Nothing in the copy should be a picture; everything else in the listing is to be restated exactly.

------ Dataset section ------

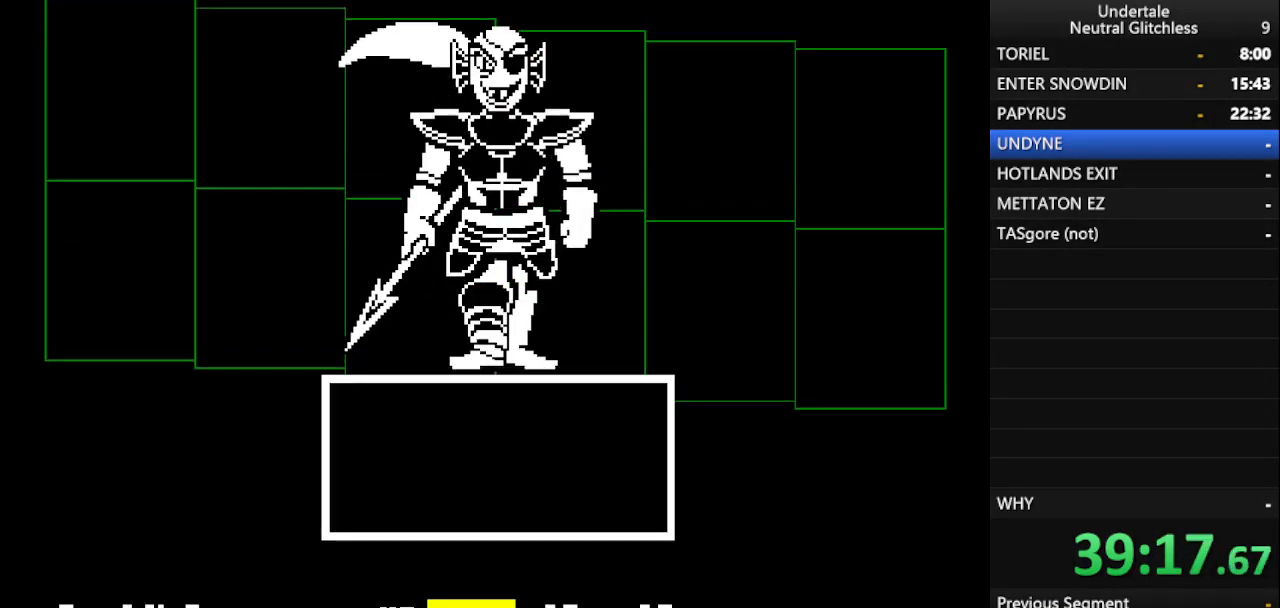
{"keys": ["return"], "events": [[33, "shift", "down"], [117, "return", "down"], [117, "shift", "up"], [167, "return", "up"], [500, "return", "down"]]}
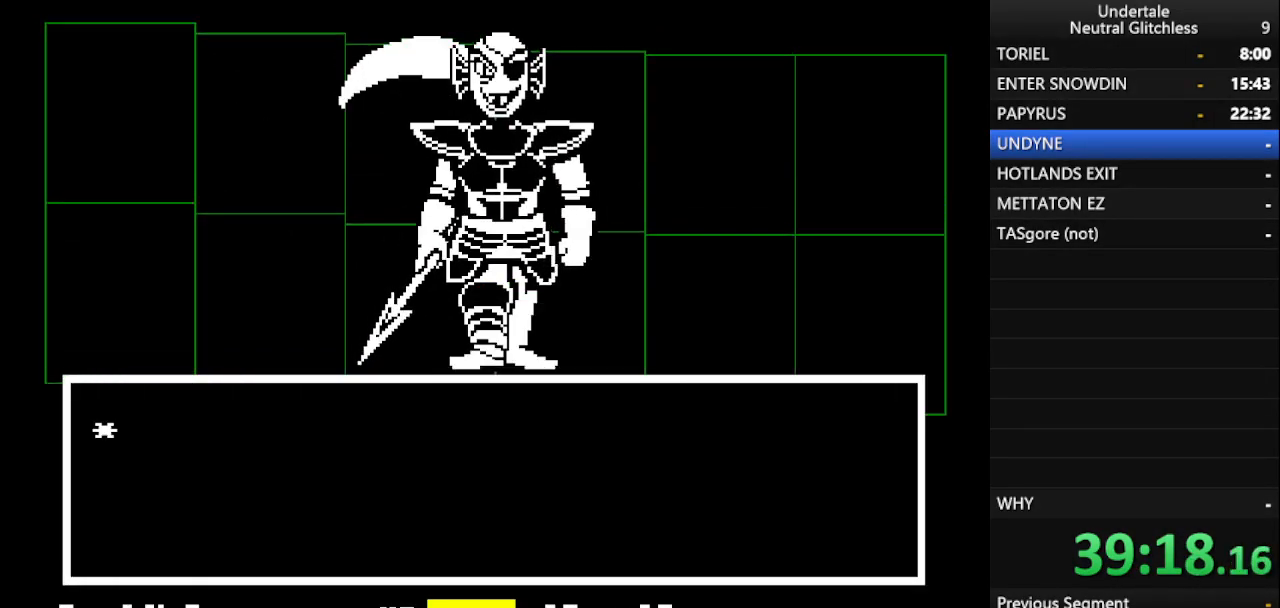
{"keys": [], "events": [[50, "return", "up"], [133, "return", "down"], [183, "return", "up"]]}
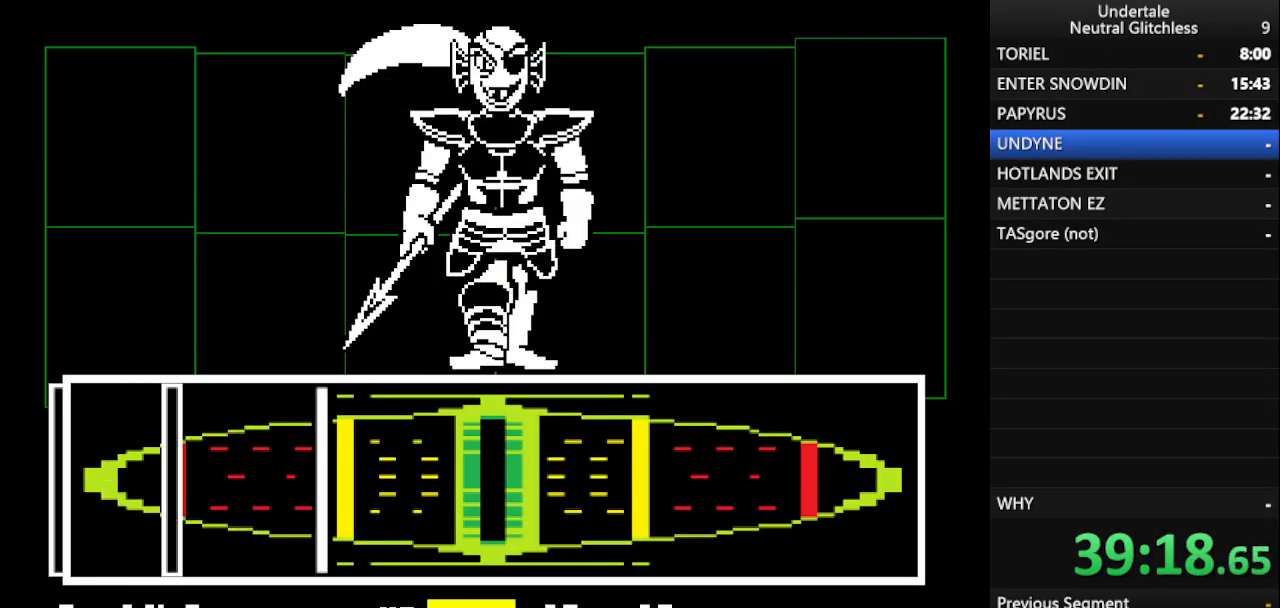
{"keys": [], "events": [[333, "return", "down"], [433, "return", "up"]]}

------

**Answer box:**
{"keys": ["return"], "events": [[33, "shift", "down"], [117, "return", "down"], [117, "shift", "up"], [167, "return", "up"], [500, "return", "down"]]}
{"keys": [], "events": [[50, "return", "up"], [133, "return", "down"], [183, "return", "up"]]}
{"keys": [], "events": [[333, "return", "down"], [433, "return", "up"]]}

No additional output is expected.